O debate sobre a vacinação em crianças acontece após a FDA, agência reguladora de medicamentos nos Estados Unidos, autorizar na segunda-feira, 10, que a vacina de Pfizer/BioNTech seja aplicada em crianças de 12 a 15 anos. Nesta quarta-feira, 12, o Centro de Controle e Prevenção de Doenças (CDC) se reuniu e reforçou a decisão da FDA, também recomendando o uso da vacina nos adolescentes.

No artigo à The Atlantic, no entanto, os médicos defendem que somente crianças com alguma comorbidade específica sejam vacinadas. Do contrário, apontam que o risco de casos graves em crianças é extremamente pequeno, não maior do que o da gripe comum.

Das mais de 581.000 mortes por covid-19 nos Estados Unidos até o momento, só cerca de 300 foram em pessoas com menos de 18 anos.

Os Estados Unidos têm mais de 20 milhões de crianças e adolescentes a partir dos 12 anos. O artigo argumenta que, ao atrasar a vacinação deste grupo, pouco afetado pela covid-19, "dezenas de milhões de doses adicionais seriam mobilizadas, podendo ser usadas quase imediatamente em regiões duramente afetadas no exterior."

Os autores do artigo apontam também que, à medida que mais adultos são vacinados nos Estados Unidos, as crianças tendem a ficar ainda mais seguras. Um dos argumentos para vacinar as crianças é reabrir escolas com mais segurança, mas os especialistas avaliam que, até agora na pandemia, as taxas de covid-19 em crianças subiram ou decaíram como reflexo das taxas no resto do país.

E as notícias são boas nesta seara: mesmo com as novas variantes, o número de infecções e mortes por covid-19 nos Estados Unidos está em queda livre devido à vacinação.

A média móvel de mortes no país, mesmo com 330 milhões de habitantes (população superior à brasileira), está pouco acima de 600 vítimas por dia, ante cerca de 2.000 no Brasil e 4.000 na Índia.

Mais de 46% da população nos Estados Unidos foi vacinada com pelo menos uma dose (59% se contabilizada somente a população de 18 anos ou mais) e 35% dos americanos já estão totalmente vacinados — com somente uma no caso da vacina da Johnson & Johnson. Já o Brasil vacinou somente 17% da população com pelo menos a primeira dose e a Índia, 10%.

(Our World In Data/Adaptado/Reprodução)

"Permitir a exportação de doses seria não só uma diplomacia vacinal efetiva mas também estaria dentro dos próprios interesses dos americanos. Obter um melhor controle da doença ao redor do globo preveniria ou retardaria o surgimento de novas variantes preocupantes", escrevem os autores do artigo.

O governo do presidente Joe Biden vem sendo pressionado a exportar doses excedentes de vacina a outros países. Biden já começou a enviar doses extras da AstraZeneca — que não é usada na campanha de vacinação americana — e anunciou neste mês que vai apoiar junto à Organização Mundial do Comércio uma suspensão temporária das patentes de vacinas para acelerar a fabricação em outros países. No entanto, com o começo da vacinação de crianças, os Estados Unidos devem ser ainda mais questionados.

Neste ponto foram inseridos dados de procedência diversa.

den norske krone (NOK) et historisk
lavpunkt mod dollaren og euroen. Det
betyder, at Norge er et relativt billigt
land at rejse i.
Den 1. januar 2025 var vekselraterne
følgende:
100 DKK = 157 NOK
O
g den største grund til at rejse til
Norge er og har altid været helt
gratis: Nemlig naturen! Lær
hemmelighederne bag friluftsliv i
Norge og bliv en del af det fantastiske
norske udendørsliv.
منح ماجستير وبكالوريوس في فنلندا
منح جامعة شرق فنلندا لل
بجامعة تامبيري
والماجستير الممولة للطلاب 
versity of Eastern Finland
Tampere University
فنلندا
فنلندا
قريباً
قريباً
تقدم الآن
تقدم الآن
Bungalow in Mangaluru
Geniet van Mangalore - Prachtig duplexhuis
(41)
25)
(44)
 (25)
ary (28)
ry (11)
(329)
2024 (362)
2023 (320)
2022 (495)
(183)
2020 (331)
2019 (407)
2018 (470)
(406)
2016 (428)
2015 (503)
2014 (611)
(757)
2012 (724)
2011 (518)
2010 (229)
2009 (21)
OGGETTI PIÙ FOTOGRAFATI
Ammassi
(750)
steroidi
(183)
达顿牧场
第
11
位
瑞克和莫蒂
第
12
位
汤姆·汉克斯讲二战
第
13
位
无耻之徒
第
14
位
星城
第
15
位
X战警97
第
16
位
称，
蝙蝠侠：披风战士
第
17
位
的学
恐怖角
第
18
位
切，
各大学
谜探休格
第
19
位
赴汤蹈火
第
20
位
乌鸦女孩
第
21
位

A vacina da Pfizer foi a primeira a ser autorizada para essa faixa etária. Até então, as vacinas contra a covid-19 já estavam autorizadas para adolescentes maiores de 16 anos no país. A Pfizer também já testa sua vacina em crianças entre 5 e 11 anos, e outras farmacêuticas também estão testando em jovens americanos.

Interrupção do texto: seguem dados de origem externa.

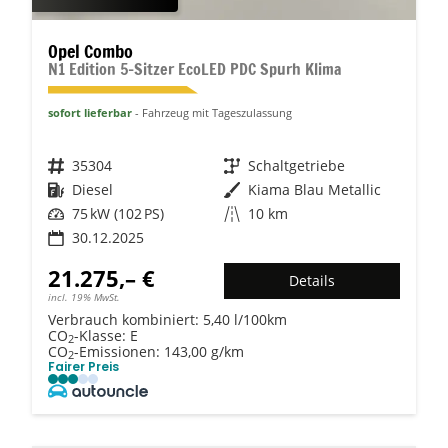
Opel Combo
N1 Edition 5-Sitzer EcoLED PDC Spurh Klima
sofort lieferbar
Fahrzeug mit Tageszulassung
Fahrzeugnr.
35304
Getriebe
Schaltgetriebe
Kraftstoff
Diesel
Außenfarbe
Kiama Blau Metallic
Leistung
75 kW (102 PS)
Kilometerstand
10 km
30.12.2025
21.275,– €
Details
incl. 19% MwSt.
Verbrauch kombiniert:
5,40 l/100km
CO
-Klasse:
E
2
CO
-Emissionen:
143,00 g/km
2
Fairer Preis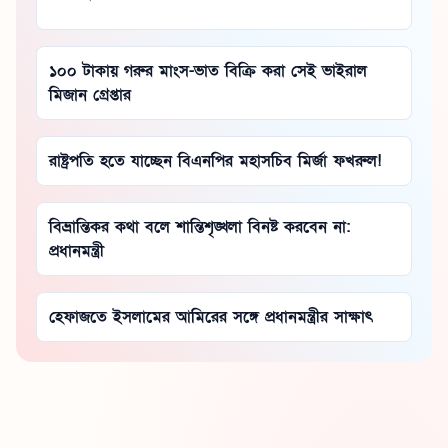
১০০ টাকায় গরুর মাংস-ভাত বিক্রি করা সেই ভাইরাল
মিজান গ্রেপ্তার
রাষ্ট্রপতি হতে যাচ্ছেন বিএনপির মহাসচিব মির্জা ফখরুল!
বিভ্রান্তিকর কথা বলে শান্তিশৃঙ্খলা বিনষ্ট করবেন না:
প্রধানমন্ত্রী
হেফাজতে ইসলামের আমিরের সঙ্গে প্রধানমন্ত্রীর সাক্ষাৎ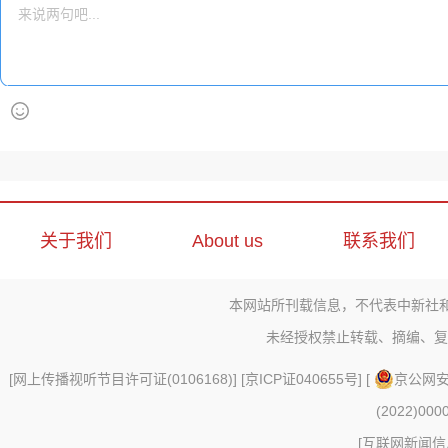
关于我们
About us
联系我们
本网站所刊载信息，不代表中新社
未经授权禁止转载、摘编、复
[
网上传播视听节目许可证(0106168)
] [
京ICP证040655号
] [
京公网安备
(2022)000
[
互联网新闻信息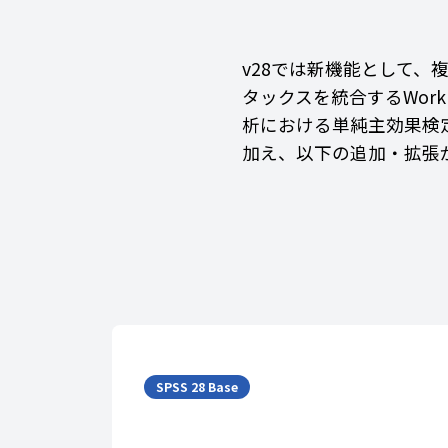
v28では新機能として
タックスを統合するWor
析における単純主効果検
加え、以下の追加・拡張
SPSS 28 Base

A vacinação em crianças já começou no estado da Geórgia, Arkansas e Delaware (o estado natal de Biden). Outros estados já anunciaram que começarão a vacinar nos próximos dias. Alguns estados estão em processo de decidir se aplicarão as doses em adolescentes ou se haverá restrições.

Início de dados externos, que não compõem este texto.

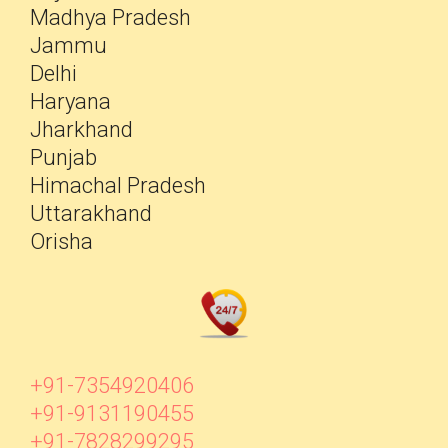
Madhya Pradesh
Jammu
Delhi
Haryana
Jharkhand
Punjab
Himachal Pradesh
Uttarakhand
Orisha
+91-7354920406
+91-9131190455
+91-7828299295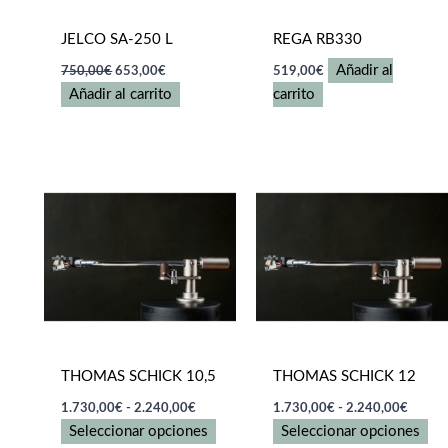
pá
JELCO SA-250 L
REGA RB330
de
El
El
pr
Añadir al
750,00
€
653,00
€
519,00
€
precio
precio
Añadir al carrito
carrito
original
actual
era:
es:
750,00€.
653,00€.
THOMAS SCHICK 10,5
THOMAS SCHICK 12
Rango
Rango
1.730,00
€
-
2.240,00
€
1.730,00
€
-
2.240,00
€
de
de
Este
Es
Seleccionar opciones
Seleccionar opciones
precios:
precios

Além da Pfizer, os Estados Unidos têm usado as vacinas das também americanas Moderna e Johnson & Johnson.

Foram 265 milhões de doses aplicadas, e a vacina já está disponível para todos os adultos que desejarem. Os que ainda não se vacinaram têm optado por não fazê-lo devido à desconfiança de parte da população com relação ao imunizante, e o governo iniciou campanhas para convencer os americanos a se vacinarem.

Aprovada a vacina para crianças na frente científica, a tendência é que o debate moral e ético se intensifique a partir de agora.